Equitable remedies, like remedies in general, are meant to redress the injuries sustained by a particular plaintiff in a particular lawsuit. When a district court orders the government not to enforce a rule against the plaintiffs in the case before it, the court redresses the injury that gives rise to its jurisdiction in the first place.
But when a court goes further than that, ordering the government to take (or not take) some action with respect to those who are strangers to the suit, it is hard to see how the court could still be acting in the judicial role of resolving cases and controversies. Injunctions like these thus raise serious questions about the scope of courts’ equitable powers under Article III………….

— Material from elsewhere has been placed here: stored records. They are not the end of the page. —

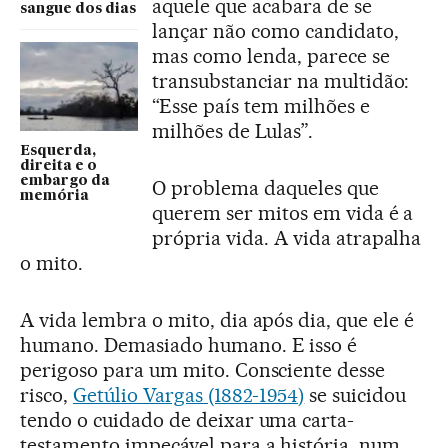
aquele que acabara de se
sangue dos dias
lançar não como candidato,
mas como lenda, parece se
transubstanciar na multidão:
“Esse país tem milhões e
milhões de Lulas”.
Esquerda,
direita e o
embargo da
O problema daqueles que
memória
querem ser mitos em vida é a
própria vida. A vida atrapalha
o mito.
A vida lembra o mito, dia após dia, que ele é
humano. Demasiado humano. E isso é
perigoso para um mito. Consciente desse
risco,
Getúlio Vargas (1882-1954)
se suicidou
tendo o cuidado de deixar uma carta-
testamento impecável para a história, num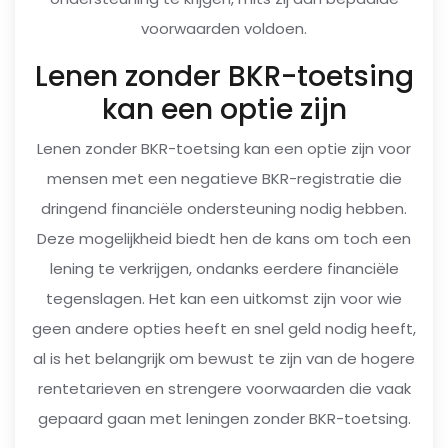
voorwaarden voldoen.
Lenen zonder BKR-toetsing
kan een optie zijn
Lenen zonder BKR-toetsing kan een optie zijn voor
mensen met een negatieve BKR-registratie die
dringend financiële ondersteuning nodig hebben.
Deze mogelijkheid biedt hen de kans om toch een
lening te verkrijgen, ondanks eerdere financiële
tegenslagen. Het kan een uitkomst zijn voor wie
geen andere opties heeft en snel geld nodig heeft,
al is het belangrijk om bewust te zijn van de hogere
rentetarieven en strengere voorwaarden die vaak
gepaard gaan met leningen zonder BKR-toetsing.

It has become increasingly apparent that this Court must, at some point, confront these important objections to this increasingly widespread practice.
As the brief and furious history of the regulation before us illustrates, the routine issuance of universal injunctions is patently unworkable, sowing chaos for litigants, the government, courts, and all those affected by these conflicting decisions.
Rather than spending their time methodically developing arguments and evidence in cases limited to the parties at hand, both sides have been forced to rush from one preliminary injunction hearing to another, leaping from one emergency stay application to the next, each with potentially nationwide stakes, and all based on expedited briefing and little opportunity for the adversarial testing of evidence.

This is not normal.

Universal injunctions have little basis in traditional equitable practice. Their use has proliferated only in very recent years.
And they hardly seem an innovation we should rush to embrace. By their nature, universal injunctions tend to force judges into making rushed, high-stakes, low-information decisions.

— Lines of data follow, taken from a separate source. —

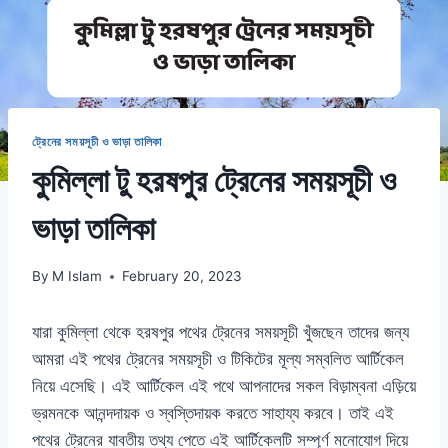
ট্রেনের সময়সূচী ও ভাড়া তালিকা
কুমিল্লা টু হরষপুর ট্রেনের সময়সূচী ও
ভাড়া তালিকা
By
M Islam
February 20, 2023
যারা কুমিল্লা থেকে হরষপুর পথের ট্রেনের সময়সূচী খুঁজছেন তাদের জন্য
আমরা এই পথের ট্রেনের সময়সূচী ও টিকিটের মূল্য সম্বলিত আর্টিকেল
নিয়ে এসেছি। এই আর্টিকেল এই পথে আপনাদের সকল বিড়াম্বনা এড়িয়ে
ভ্রমনকে আনন্দদায়ক ও স্বস্তিদায়ক করতে সাহায্য করবে। তাই এই
পথের ট্রেনের যাবতীয় তথ্য পেতে এই আর্টিকেলটি সম্পূর্ণ মনোযোগ দিয়ে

The traditional system of lower courts issuing interlocutory relief limited to the parties at hand may require litigants and courts to tolerate interim uncertainty about a rule’s final fate and proceed more slowly until this Court speaks in a case of its own. But that system encourages multiple judges and multiple circuits to weigh in only after careful deliberation, a process that permits the airing of competing views that aids this Court’s own decision making process.

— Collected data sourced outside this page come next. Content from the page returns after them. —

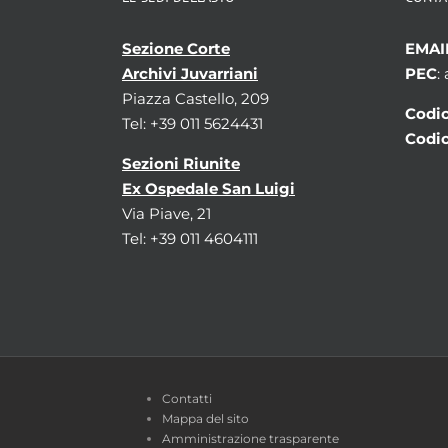
Sezione Corte
EMAI
Archivi Juvarriani
PEC
:
Piazza Castello, 209
Codic
Tel: +39 011 5624431
Codic
Sezioni Riunite
Ex Ospedale San Luigi
Via Piave, 21
Tel: +39 011 4604111
Contatti
Mappa del sito
Amministrazione trasparente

The rise of nationwide injunctions may just be a sign of our impatient times.
But good judicial decisions are usually tempered by older virtues.
Nor do the costs of nationwide injunctions end there.
There are currently more than 1,000 active and senior district court judges, sitting across 94 judicial districts, and subject to review in 12 regional courts of appeal.
Because plaintiffs generally are not bound by adverse decisions in cases to which they were not a party, there is a nearly boundless opportunity to shop for a friendly forum to secure a win nationwide.

The risk of winning conflicting nationwide injunctions is real too.
And the stakes are asymmetric.
If a single successful challenge is enough to stay the challenged rule across the country, the government’s hope of implementing any new policy could face the long odds of a straight sweep, parlaying a 94- to-0 win in the district courts into a 12-to-0 victory in the courts of appeal.
A single loss and the policy goes on ice— possibly for good, or just as possibly for some indeterminate period of time until another court jumps in to grant a stay.
And all that can repeat, ad infinitum, until either one side gives up or this Court grants certiorari.

What in this gamesmanship and chaos can we be proud of?

I concur in the Court’s decision to issue a stay. But I hope, too, that we might at an appropriate juncture take up some of the underlying equitable and constitutional questions raised by the rise of nationwide injunctions.